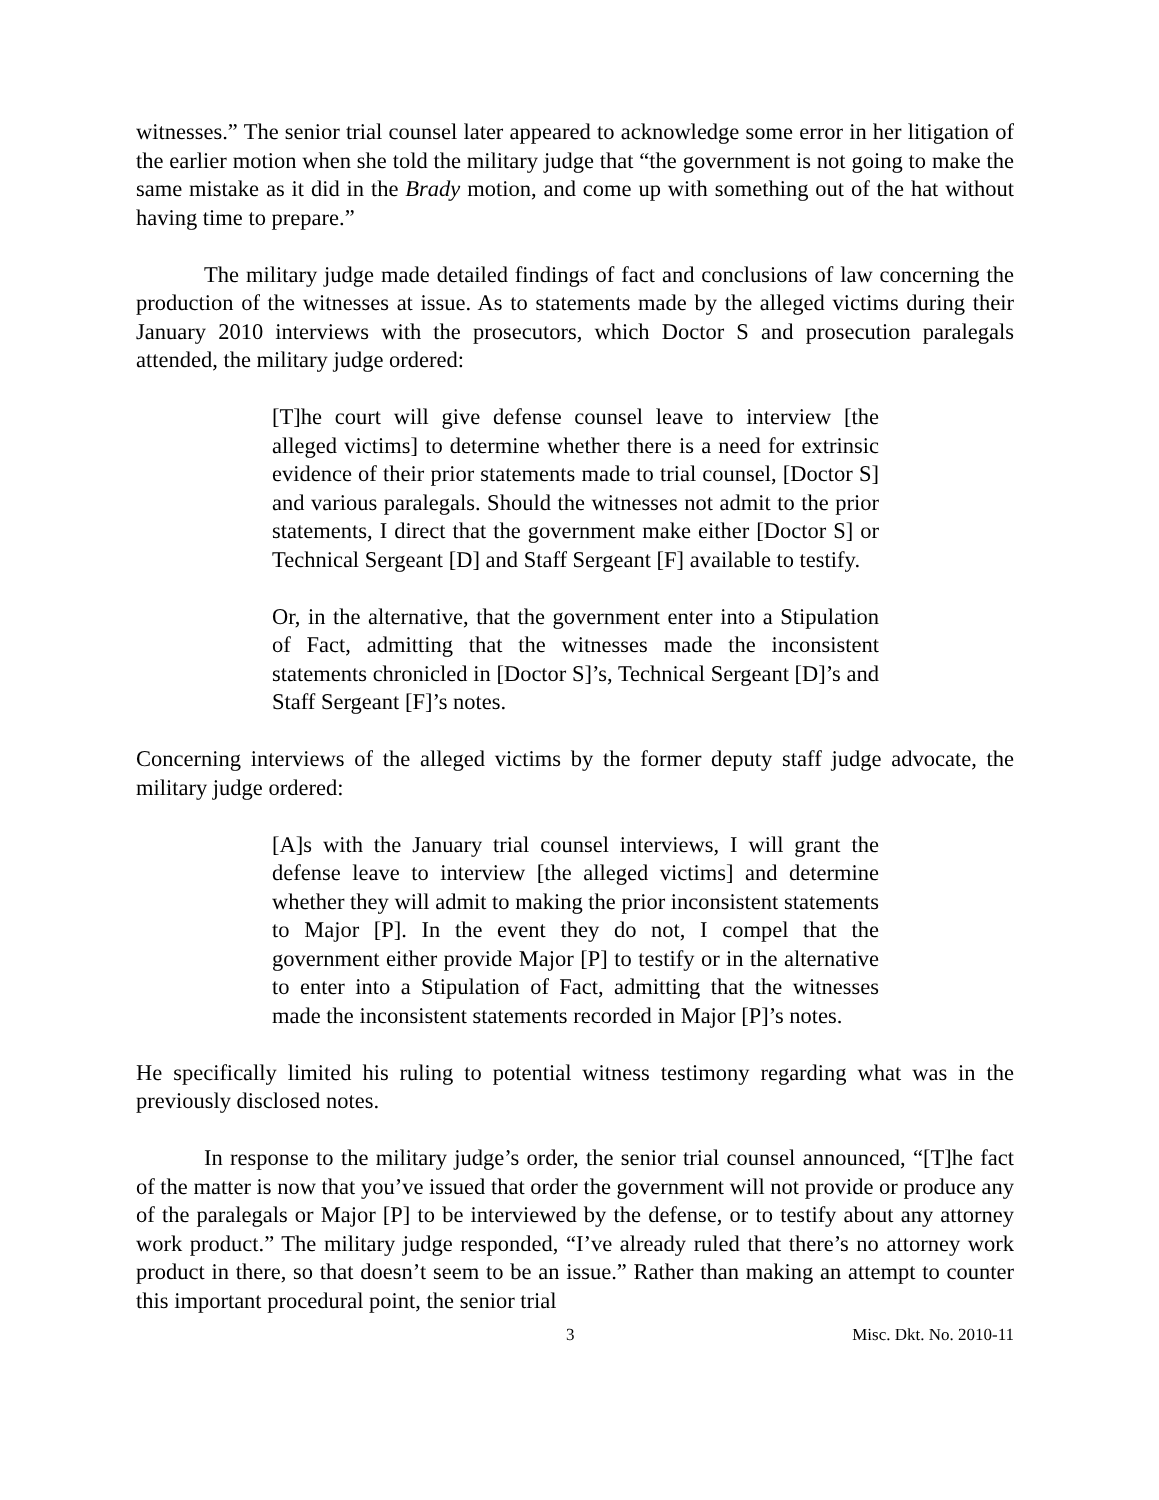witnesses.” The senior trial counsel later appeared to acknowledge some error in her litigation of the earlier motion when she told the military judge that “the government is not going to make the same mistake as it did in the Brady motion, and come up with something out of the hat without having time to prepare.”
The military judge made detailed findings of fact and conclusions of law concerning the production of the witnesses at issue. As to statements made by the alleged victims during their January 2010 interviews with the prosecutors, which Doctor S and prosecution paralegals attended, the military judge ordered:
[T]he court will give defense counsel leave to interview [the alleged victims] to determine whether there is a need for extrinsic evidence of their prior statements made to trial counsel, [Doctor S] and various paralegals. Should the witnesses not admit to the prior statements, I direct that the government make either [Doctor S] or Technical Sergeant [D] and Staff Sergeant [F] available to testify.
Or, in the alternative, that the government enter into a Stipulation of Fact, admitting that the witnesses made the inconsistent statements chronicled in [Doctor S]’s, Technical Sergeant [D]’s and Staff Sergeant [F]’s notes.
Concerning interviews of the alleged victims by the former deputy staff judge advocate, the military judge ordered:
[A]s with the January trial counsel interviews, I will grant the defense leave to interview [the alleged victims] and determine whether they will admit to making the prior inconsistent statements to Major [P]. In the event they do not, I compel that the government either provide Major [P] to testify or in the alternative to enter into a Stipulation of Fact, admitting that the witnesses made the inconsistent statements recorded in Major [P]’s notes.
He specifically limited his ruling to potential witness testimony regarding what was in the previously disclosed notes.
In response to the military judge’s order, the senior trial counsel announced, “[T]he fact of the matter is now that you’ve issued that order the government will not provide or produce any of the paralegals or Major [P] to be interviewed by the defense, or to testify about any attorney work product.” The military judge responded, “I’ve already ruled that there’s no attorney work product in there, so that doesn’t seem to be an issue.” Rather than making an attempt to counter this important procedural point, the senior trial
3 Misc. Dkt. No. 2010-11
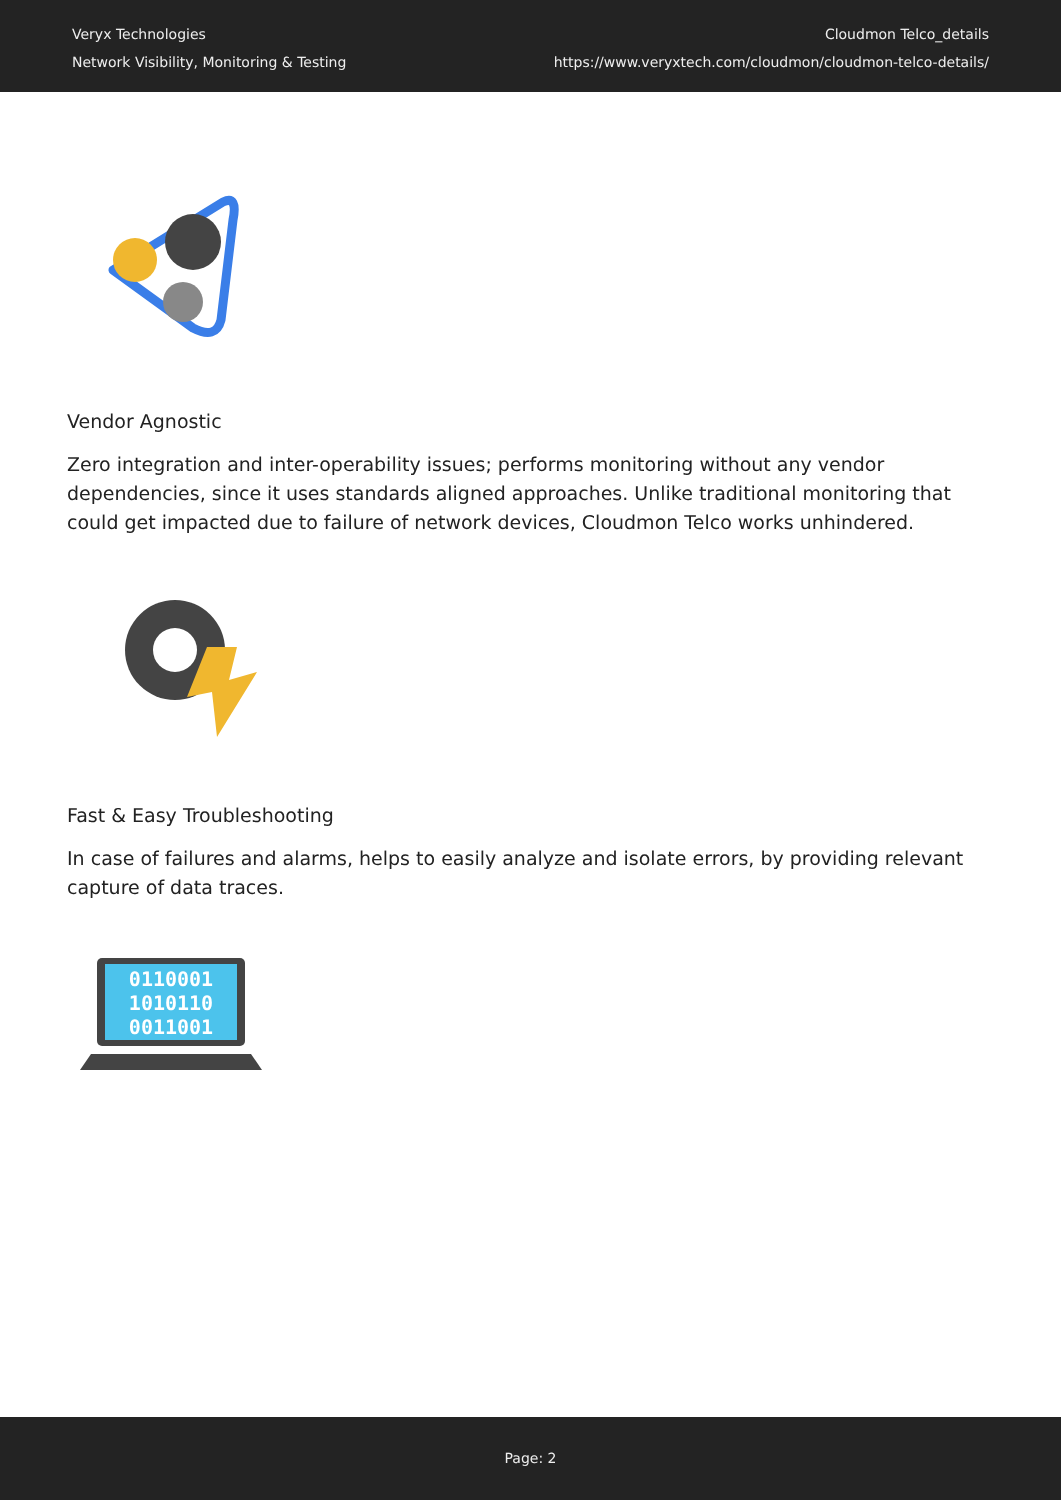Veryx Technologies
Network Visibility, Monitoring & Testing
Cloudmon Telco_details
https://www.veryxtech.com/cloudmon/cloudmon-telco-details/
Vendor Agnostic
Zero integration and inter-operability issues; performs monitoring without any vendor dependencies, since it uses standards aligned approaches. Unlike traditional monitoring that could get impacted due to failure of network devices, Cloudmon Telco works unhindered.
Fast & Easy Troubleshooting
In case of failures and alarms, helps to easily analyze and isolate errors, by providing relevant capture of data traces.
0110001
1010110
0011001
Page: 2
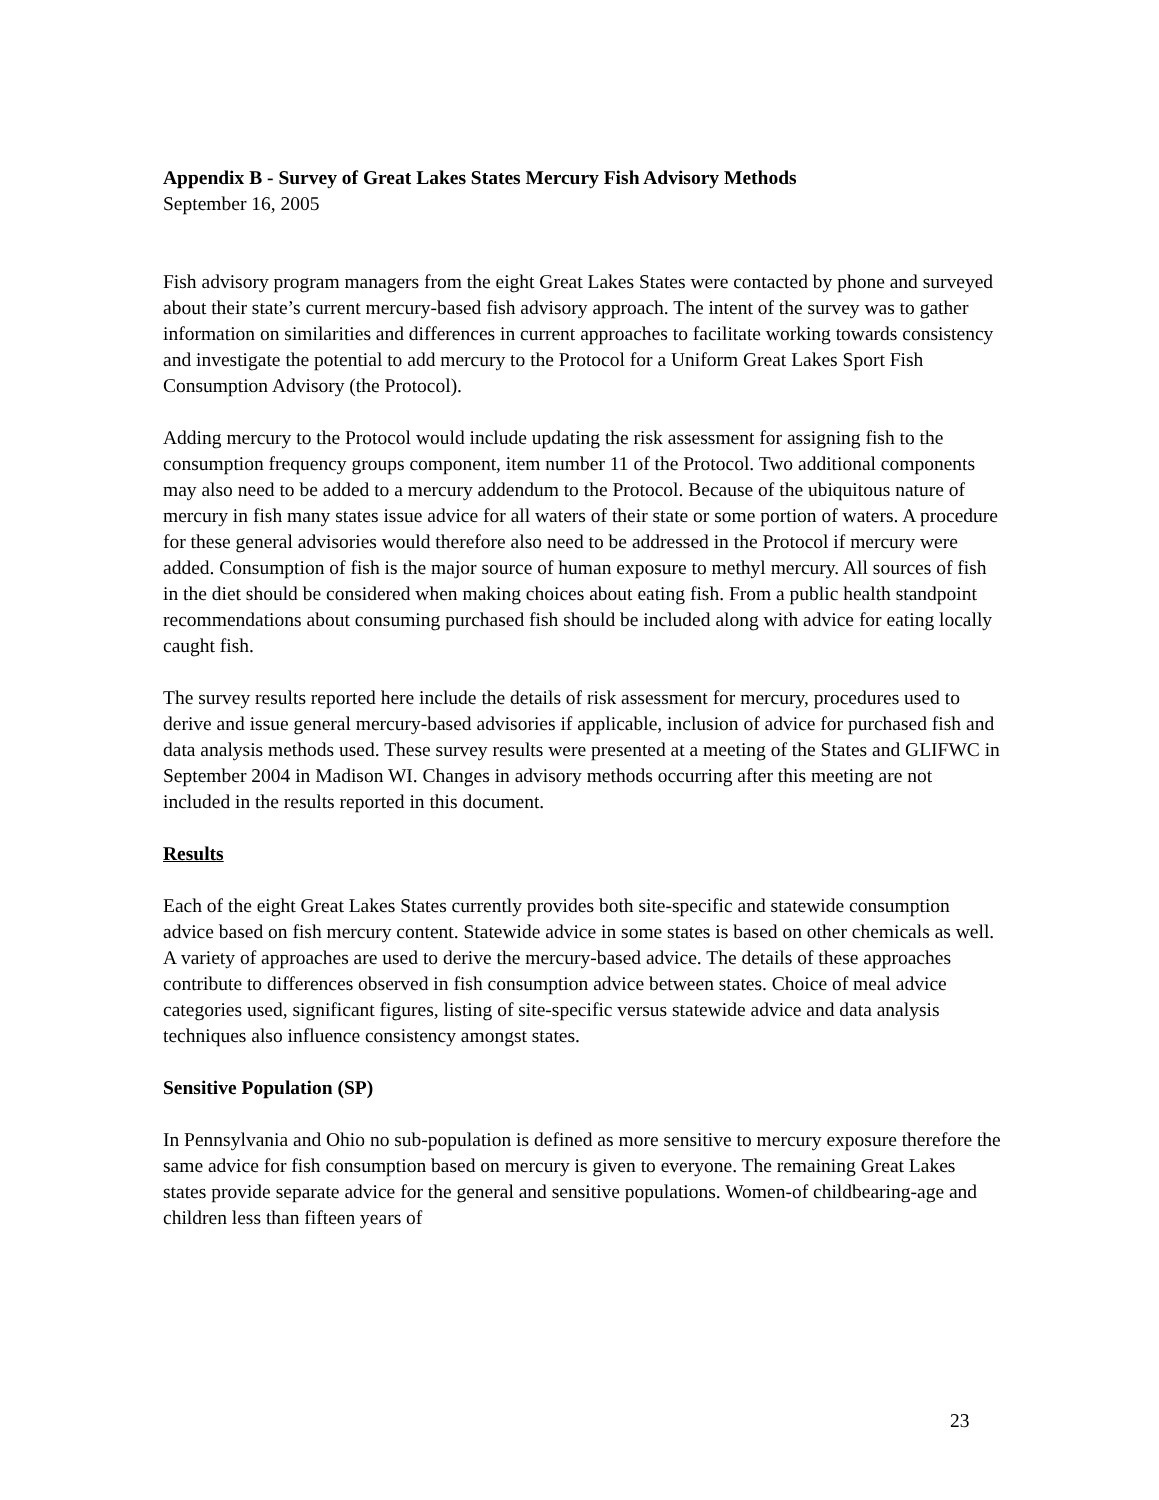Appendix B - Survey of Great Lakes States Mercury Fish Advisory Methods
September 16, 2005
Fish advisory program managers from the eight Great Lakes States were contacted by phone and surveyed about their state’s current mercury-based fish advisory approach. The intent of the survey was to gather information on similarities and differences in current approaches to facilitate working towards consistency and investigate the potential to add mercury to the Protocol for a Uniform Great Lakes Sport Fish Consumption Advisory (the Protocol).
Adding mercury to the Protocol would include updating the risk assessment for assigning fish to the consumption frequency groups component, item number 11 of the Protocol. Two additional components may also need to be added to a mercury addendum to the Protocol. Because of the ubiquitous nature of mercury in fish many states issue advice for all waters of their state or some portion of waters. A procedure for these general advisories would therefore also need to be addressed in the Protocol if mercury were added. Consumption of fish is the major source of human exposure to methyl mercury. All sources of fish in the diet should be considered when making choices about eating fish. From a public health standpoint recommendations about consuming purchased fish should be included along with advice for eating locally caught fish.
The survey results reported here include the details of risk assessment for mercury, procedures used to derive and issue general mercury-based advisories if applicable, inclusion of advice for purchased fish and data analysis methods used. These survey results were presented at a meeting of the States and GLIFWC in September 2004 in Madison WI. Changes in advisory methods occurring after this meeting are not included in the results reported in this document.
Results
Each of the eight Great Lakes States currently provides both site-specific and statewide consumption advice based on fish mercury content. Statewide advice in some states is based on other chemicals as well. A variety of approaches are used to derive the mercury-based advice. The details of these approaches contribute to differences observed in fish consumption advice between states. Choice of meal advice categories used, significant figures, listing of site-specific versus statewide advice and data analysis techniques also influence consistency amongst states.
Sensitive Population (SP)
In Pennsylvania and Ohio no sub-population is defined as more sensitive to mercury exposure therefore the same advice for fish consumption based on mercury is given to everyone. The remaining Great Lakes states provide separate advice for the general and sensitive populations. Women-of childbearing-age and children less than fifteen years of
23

> What to work on: Only the lines above starting with the one with "[A]s with the" and going through the one with "He specifically limited" are to be copied, word for word and with both ends kept.

> Your solution:
[A]s with the January trial counsel interviews, I will grant the defense leave to interview [the alleged victims] and determine whether they will admit to making the prior inconsistent statements to Major [P]. In the event they do not, I compel that the government either provide Major [P] to testify or in the alternative to enter into a Stipulation of Fact, admitting that the witnesses made the inconsistent statements recorded in Major [P]’s notes.
He specifically limited his ruling to potential witness testimony regarding what was in the previously disclosed notes.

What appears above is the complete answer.